Tethne comes bundled with a recent version of MALLET. If you would rather use your own install, you can do so by providing the mallet_path parameter. This should point to the directory containing /bin/mallet.

topic_over_time Calculate the representation of topic k in the corpus over time.
Parameters:

D : Corpus

feature : str

Key from D.features containing wordcounts (or whatever you want to model with).

outpath : str

Path to output directory.

temppath : str

Path to temporary directory.

mallet_path : str

Path to MALLET install directory (contains bin/mallet).

Examples

Starting with some JSTOR DfR data (with wordcounts), a typical workflow might look something like this:

>>> from nltk.corpus import stopwords                 #  1. Get stoplist.
>>> stoplist = stopwords.words()

>>> from tethne.readers import dfr                    #  2. Build Corpus.
>>> C = dfr.corpus_from_dir('/path/to/DfR/datasets', 'uni', stoplist)

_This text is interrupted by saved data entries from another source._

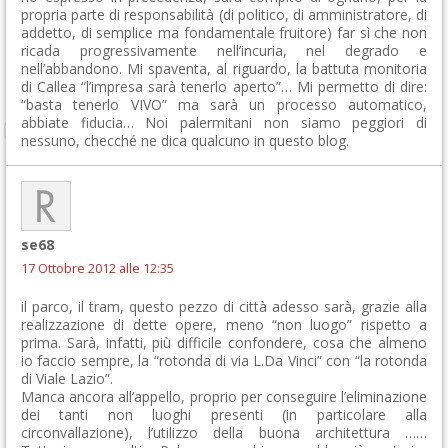
propria parte di responsabilità (di politico, di amministratore, di
addetto, di semplice ma fondamentale fruitore) far sì che non
ricada progressivamente nell’incuria, nel degrado e
nell’abbandono. Mi spaventa, al riguardo, la battuta monitoria
di Callea “l’impresa sarà tenerlo aperto”… Mi permetto di dire:
“basta tenerlo VIVO” ma sarà un processo automatico,
abbiate fiducia… Noi palermitani non siamo peggiori di
nessuno, checché ne dica qualcuno in questo blog.
se68
17 Ottobre 2012 alle 12:35
il parco, il tram, questo pezzo di città adesso sarà, grazie alla
realizzazione di dette opere, meno “non luogo” rispetto a
prima. Sarà, infatti, più difficile confondere, cosa che almeno
io faccio sempre, la “rotonda di via L.Da Vinci” con “la rotonda
di Viale Lazio”.
Manca ancora all’appello, proprio per conseguire l’eliminazione
dei tanti non luoghi presenti (in particolare alla
circonvallazione), l’utilizzo della buona architettura ……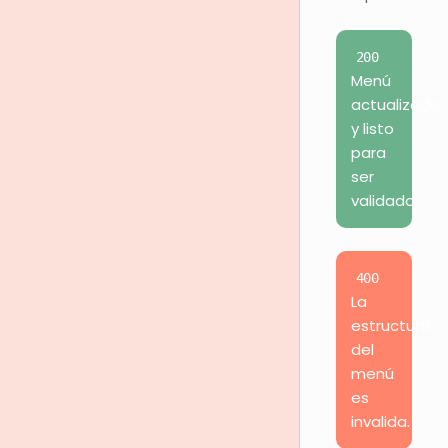
200
Menú
actualizado
y listo
para
ser
validado
400
La
estructura
del
menú
es
invalida.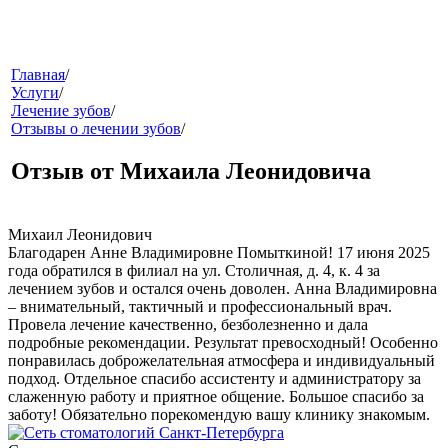
меню
Главная
/
Услуги
/
Лечение зубов
/
Отзывы о лечении зубов
/
Отзыв от Михаила Леонидовича
Михаил Леонидович
Благодарен Анне Владимировне Помыткиной! 17 июня 2025
звонок
года обратился в филиал на ул. Столичная, д. 4, к. 4 за
лечением зубов и остался очень доволен. Анна Владимировна
– внимательный, тактичный и профессиональный врач.
Провела лечение качественно, безболезненно и дала
подробные рекомендации. Результат превосходный! Особенно
понравилась доброжелательная атмосфера и индивидуальный
подход. Отдельное спасибо ассистенту и администратору за
слаженную работу и приятное общение. Большое спасибо за
заботу! Обязательно порекомендую вашу клинику знакомым.
клиники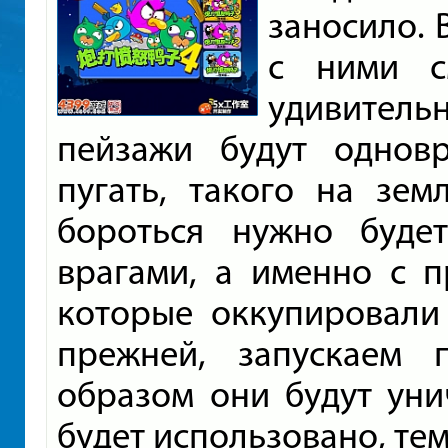
заносило. 
с ними с
удивител
пейзажи будут однов
пугать, такого на зем
бороться нужно буде
врагами, а именно с 
которые оккупировали 
прежней, запускаем
образом они будут уни
будет использовано, тем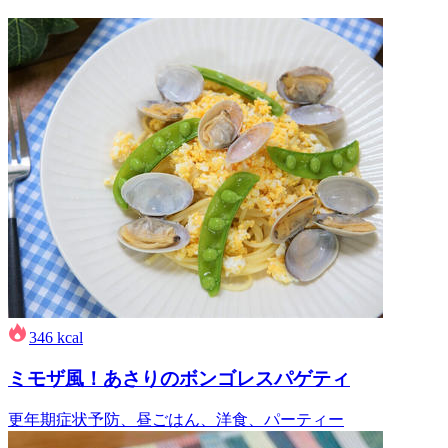
346
kcal
ミモザ風！あさりのボンゴレスパゲティ
更年期症状予防、昼ごはん、洋食、パーティー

>>> def filt(s, C, DC):                           # 3. Filter wordcounts.
...     if C > 3 and DC > 1 and len(s) > 3:
...         return True
...     return False
>>> C.filter_features('wordcounts', 'wc_filtered', filt)

>>> from tethne.model import MALLETModelManager       #   4. Get Manager.
>>> outpath = '/path/to/my/working/directory'
>>> mallet = '/Applications/mallet-2.0.7'
>>> M = MALLETModelManager(C, 'wc_filtered', outpath, mallet_path=mallet)

>>> M.prep()                                          #    5. Prep model.

>>> model = M.build(Z=50, max_iter=300)               #   6. Build model.
>>> model                                             # (may take awhile)
<tethne.model.corpus.ldamodel.LDAModel at 0x10bfac710>

A plot showing the log-likelihood/topic over modeling iterations should be generated in your outpath. For example:

_images/ldamodel_LL.png

Behind the scenes, the prep() procedure generates a plain-text corpus file at temppath, along with a metadata file. MALLET’s import-file procedure is then called, which translates the corpus into MALLET’s internal format (also stored at the temppath).

The build() procedure then invokes MALLET’s train-topics procedure. This step may take a considerable amount of time, anywhere from a few minutes (small corpus, few topics) to a few hours (large corpus, many topics).

For a Corpus with a few thousand Papers, 300 - 500 iterations is often sufficient to achieve convergence for 20-100 topics.

Once the LDAModel is built, you can access its methods directly. See full method descriptions in LDAModel.

For more information about topic modeling with MALLET see this tutorial.

list_topic(k, Nwords=10)[source]

List the top topn words for topic k.

Examples

>>> model.list_topic(1, Nwords=5)
[ 'opposed', 'terminates', 'trichinosis', 'cistus', 'acaule' ]
list_topics(Nwords=10)[source]

List the top Nwords words for each topic.

load(**kwargs)[source]
mallet_path = '/Users/erickpeirson/Projects/tethne/tethne/bin/mallet-2.0.7'
prep()[source]
print_topics(Nwords=10)[source]

Print the top Nwords words for each topic.

run(**kwargs)[source]

Calls MALLET’s train-topic method.

topic_over_time(k, mode='counts', slice_kwargs={})[source]

Calculate the representation of topic k in the corpus over time.

topics_in(d, topn=5)[source]

List the top topn topics in document d.

Module contents

Corpus models describe latent topics (dimensions) that explain the distribution of features (eg words) among documents in a Corpus.

Tethne presently represents two corpus models:

ldamodel.LDAModel
dtmmodel.DTMModel

Most model classes are subclasses of BaseModel. It is assumed that each model describes a set of items (eg Papers or authors), a set of dimensions that describe those items (eg topics), and a set of features that comprise those dimensions (eg words).